Consumer culture

The Vision Engine

Blurred images, glowing like a foggy moon and reminiscent of early television broadcasts, are rhythmically set to a relentless, pulsing soundtrack.

This title is also available on Anthony Discenza Videoworks: Volume 1.

Vera

Vera is an assisted self-portrait of consumption. The subject is a woman whose passions and compulsions are of spending and loss, taste and subjectivity.

Utopia

Playing off the notion of “interactivity”, Utopia poses itself as a video game plugged into the social consciousness of contemporary California. The viewer/player seemingly makes choices from the menu offering utopian or dystopian realities; however, the score is always the same: the winner loses, and vice-versa. Features Rachel Rosenthal as the host of a macabre interactive game that pushes the boundaries of performance and interactive media.

Possibly in Michigan

 Possibly In Michigan is an operatic fairytale about cannibalism in Middle America. A masked man stalks a woman through a shopping mall and follows her home. In the end, their roles are reversed when the heroine deposits a mysterious Hefty bag at the curb. Like Condit's other video narratives, Possibly In Michigan shows bizarre events disrupting mundane lives. Combining the commonplace with the macabre, humor with the absurd, she constructs a world of divided reality.

A Perfect Pair

A Perfect Pair posits the idea that individual consumers are walking billboards for the products they use; product slogans and brand names peeking out from every crevice and cranny of the actors’ bodies. Export demonstrates how the body of the consumer, especially that of the female consumer, is co-opted by commercialism. In tongue-in-cheek fashion, A Perfect Pair celebrates the modern-day co-mingling of fetish objects, as a body builder seduces a prostitute at a bar saying, “Your eyes are the most beautiful blue ad-space. Your cheek could promote a Mercedes.

A la Manera de W. Disney

Colorful lines follow the gestures of a conductor leading the orchestra until he disappears just at the point of crescendo. As the music slows, he starts to reappear. A sketch as a tribute to Walt Disney. 
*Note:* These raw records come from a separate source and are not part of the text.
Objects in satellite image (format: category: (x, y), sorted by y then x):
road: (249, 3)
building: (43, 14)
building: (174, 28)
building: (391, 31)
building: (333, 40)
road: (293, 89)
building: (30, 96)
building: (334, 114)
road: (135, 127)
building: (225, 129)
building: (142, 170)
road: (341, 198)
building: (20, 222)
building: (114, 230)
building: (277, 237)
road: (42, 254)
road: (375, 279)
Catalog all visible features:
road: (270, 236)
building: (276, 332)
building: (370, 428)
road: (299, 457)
This title is also available on Ximena Cuevas: El Mundo del Silencio (The Silent World).

#FFFFFF

The third in a series of interactive CD-ROMs, #FFFFFF is a collage/essay, in several parts, about the reception aesthetics of pixels, and some other things.  Included is a photo essay on the male body as used in advertising, an instructional guide on how to gain success as an artist, computer karaoke, and a video interview with DJ Spooky.